Women (myself included) struggle to distinguish between public and personal and tend to get over-involved and not maintain a professional distance while still networking and building strategic alliances and partnerships that benefit their development.
I'm part of a networking group of women in senior communication roles that has formed organically. We have all worked together at some point and actively support each other to aid our careers. It's taken us along time to figure out and feel comfortable with doing this and some people have dropped out. It seems having someone round to your house for lunch and then mixing up contract talks with a review of the new curtains is a bit close and icky for some.

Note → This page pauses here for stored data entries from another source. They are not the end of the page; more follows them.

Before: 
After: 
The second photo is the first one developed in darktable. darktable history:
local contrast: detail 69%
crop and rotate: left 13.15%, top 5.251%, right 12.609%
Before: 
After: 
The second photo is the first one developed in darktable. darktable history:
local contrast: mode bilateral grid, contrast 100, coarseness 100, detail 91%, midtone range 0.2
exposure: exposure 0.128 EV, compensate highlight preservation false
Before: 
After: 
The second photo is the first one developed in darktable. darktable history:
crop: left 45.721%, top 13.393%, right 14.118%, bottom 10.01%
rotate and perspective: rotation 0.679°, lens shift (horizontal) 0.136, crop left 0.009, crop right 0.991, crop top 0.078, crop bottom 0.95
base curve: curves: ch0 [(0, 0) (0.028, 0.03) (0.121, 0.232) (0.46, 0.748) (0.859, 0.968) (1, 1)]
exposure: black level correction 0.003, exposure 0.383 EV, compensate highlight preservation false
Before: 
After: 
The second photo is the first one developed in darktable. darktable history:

Trust becomes a problem. Is this person being nice to me because they like me or because they want something from me? Training yourself to not overthink it means that you won't fall prey to your insecurities. Do the two have to be mutually exclusive? Isn't it true that people choose to do business with people they like?
In my opinion, men naturally move between private and public better; hence 'the old boy's club' and the Wednesday golf outings.
A bit simplistic I know and there are plenty of other factors (discrimination, lack of flexible arrangements, organisational structure) but it's something to think about and you can see the results in senior role statistics. Put the claws in and dial up the long lunches.